**Task description:** In the article on Uralkali's potash sale to China, copy out word for word the stretch from "Uralkali will sell" through "half of 2013.".

**Extract:**
=== Section Start ===

Uralkali will sell potash to China at a 24% discount on last year’s price

Photo from Uralkali image gallery

One of the world’s biggest potash producers, Russia’s Uralkali (MCX:URKA), has struck a deal with Chinese companies for sales during the first six months of 2014: $305 per tonne. In other words, a near-25% discount on the price paid in the first half of 2013.

“The contracts between Uralkali and the Chinese companies clearly testify to growing demand and the beginning of market recovery,” Oleg Petrov, Uralkali director for sales and marketing said in a statement. “The terms of the agreement with our Chinese partners are mutually beneficial and serve the interests of our consumers, agricultural producers of the PRC.”

The discount comes after a major slump in potash prices over the past year due to Uralkali’s break away from its joint venture with Belaruskali in July. Under the Belarusian Potash Company, the companies controlled roughly 43% of global exports. Uralkali producers about 20% of the world’s potash.

The Chinese buying consortium headed by CNAMPGC, one of the major Chinese agrochemical corporations, has agreed to buy 700,000 tonnes of the crop nutrient by the end of June. Last January the Belarusian Potash Company agreed to sell the same volume but for $400 per tonne.

=== Section End ===

**Data extracts:**
=== Section Start ===

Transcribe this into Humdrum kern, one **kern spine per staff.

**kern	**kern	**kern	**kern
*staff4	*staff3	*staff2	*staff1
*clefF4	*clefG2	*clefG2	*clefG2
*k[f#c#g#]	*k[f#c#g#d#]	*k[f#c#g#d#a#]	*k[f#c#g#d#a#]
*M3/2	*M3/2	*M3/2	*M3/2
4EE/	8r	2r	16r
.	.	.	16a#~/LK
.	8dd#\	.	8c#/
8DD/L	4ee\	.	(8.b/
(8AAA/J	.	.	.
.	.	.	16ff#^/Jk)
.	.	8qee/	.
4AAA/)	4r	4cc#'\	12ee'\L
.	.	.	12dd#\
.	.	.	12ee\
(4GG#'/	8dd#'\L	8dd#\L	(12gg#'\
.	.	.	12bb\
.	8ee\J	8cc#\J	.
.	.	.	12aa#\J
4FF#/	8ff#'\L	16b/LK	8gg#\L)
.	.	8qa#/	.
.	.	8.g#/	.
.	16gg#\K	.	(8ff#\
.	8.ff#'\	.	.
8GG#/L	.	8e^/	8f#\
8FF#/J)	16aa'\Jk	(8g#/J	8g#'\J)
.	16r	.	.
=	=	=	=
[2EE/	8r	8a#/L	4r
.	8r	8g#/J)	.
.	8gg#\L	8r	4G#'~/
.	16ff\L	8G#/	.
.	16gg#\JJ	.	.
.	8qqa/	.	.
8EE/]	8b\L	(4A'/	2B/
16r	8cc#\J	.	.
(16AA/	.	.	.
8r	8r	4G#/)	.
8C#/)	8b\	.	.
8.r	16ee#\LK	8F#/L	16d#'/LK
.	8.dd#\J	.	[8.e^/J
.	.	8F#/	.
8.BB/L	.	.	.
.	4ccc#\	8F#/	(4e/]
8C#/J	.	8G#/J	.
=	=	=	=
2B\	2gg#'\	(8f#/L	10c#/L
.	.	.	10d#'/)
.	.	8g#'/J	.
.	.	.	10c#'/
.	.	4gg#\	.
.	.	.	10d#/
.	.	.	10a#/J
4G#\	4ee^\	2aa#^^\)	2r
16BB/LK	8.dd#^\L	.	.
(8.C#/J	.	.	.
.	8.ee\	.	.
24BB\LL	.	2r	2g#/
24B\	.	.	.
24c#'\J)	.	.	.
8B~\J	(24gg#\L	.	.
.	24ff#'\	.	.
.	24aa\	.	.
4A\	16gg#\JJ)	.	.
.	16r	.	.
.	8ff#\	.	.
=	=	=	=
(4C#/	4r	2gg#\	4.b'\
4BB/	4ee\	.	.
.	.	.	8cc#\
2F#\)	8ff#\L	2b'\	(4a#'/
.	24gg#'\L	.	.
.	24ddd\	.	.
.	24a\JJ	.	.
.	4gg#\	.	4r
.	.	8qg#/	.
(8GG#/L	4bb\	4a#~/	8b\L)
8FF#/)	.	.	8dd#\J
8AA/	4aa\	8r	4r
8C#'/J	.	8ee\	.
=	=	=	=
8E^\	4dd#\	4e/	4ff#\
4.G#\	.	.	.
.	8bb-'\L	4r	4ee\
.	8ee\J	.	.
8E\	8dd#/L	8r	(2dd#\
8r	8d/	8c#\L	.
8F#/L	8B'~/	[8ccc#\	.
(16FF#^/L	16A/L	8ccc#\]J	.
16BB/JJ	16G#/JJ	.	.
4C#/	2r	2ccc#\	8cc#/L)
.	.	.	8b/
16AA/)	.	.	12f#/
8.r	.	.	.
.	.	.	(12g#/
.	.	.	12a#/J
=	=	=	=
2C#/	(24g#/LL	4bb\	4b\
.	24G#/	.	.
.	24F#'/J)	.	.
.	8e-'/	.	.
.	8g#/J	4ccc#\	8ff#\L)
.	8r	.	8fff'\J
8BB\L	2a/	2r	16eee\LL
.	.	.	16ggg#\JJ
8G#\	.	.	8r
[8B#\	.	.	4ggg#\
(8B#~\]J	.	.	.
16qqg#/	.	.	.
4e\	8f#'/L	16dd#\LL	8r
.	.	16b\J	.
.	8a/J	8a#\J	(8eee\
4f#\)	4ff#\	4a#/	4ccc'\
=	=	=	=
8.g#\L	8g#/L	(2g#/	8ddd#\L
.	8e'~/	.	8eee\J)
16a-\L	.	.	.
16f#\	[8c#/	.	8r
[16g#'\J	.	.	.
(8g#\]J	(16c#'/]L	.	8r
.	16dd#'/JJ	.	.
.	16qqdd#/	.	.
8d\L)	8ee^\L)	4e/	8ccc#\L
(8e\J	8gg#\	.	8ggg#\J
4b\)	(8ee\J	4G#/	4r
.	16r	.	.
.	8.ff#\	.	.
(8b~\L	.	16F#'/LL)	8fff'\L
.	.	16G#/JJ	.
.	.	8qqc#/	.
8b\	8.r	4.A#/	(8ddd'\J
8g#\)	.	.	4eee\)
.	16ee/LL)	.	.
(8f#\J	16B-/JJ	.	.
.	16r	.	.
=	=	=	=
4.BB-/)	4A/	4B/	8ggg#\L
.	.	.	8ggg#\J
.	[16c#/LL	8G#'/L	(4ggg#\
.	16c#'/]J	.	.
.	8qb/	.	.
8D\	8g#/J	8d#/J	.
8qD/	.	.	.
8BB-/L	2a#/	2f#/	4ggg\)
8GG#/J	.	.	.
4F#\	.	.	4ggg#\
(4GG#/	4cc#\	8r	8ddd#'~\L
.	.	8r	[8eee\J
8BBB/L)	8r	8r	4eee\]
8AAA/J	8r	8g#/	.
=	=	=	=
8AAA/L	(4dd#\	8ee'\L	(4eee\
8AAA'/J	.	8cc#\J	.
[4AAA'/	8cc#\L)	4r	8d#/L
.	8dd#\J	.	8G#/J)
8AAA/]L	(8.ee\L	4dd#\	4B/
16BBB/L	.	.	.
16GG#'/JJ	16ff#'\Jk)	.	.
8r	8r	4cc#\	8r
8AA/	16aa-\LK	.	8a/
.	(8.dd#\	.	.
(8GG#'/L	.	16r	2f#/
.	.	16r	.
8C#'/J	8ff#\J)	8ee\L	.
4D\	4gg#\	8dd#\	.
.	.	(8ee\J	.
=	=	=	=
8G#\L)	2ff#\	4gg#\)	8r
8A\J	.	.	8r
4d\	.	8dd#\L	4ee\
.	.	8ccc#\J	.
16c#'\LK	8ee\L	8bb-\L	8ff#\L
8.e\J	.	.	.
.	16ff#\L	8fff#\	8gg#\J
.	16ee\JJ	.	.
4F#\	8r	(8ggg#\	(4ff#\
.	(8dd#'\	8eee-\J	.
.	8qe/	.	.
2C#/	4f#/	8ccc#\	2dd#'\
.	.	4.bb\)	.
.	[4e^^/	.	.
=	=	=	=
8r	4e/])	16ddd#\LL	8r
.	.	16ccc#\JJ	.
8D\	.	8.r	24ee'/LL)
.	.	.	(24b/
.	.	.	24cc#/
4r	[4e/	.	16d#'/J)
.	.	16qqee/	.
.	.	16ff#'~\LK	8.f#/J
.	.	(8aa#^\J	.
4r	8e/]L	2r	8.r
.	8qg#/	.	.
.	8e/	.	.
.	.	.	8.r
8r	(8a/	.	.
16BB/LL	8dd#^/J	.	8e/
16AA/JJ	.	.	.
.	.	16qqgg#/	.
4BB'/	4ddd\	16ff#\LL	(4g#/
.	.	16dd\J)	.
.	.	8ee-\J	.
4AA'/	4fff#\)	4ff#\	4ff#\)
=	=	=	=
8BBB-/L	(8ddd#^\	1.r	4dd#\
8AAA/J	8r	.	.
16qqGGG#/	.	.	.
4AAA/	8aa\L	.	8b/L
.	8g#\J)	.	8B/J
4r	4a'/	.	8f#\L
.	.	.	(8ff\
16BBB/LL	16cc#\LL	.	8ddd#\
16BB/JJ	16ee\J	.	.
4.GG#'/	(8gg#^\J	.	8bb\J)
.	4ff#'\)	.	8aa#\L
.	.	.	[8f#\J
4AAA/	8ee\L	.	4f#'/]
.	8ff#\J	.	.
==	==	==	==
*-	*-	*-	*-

=== Section End ===

**Solved exercise:**
Uralkali will sell potash to China at a 24% discount on last year’s price

Photo from Uralkali image gallery

One of the world’s biggest potash producers, Russia’s Uralkali (MCX:URKA), has struck a deal with Chinese companies for sales during the first six months of 2014: $305 per tonne. In other words, a near-25% discount on the price paid in the first half of 2013.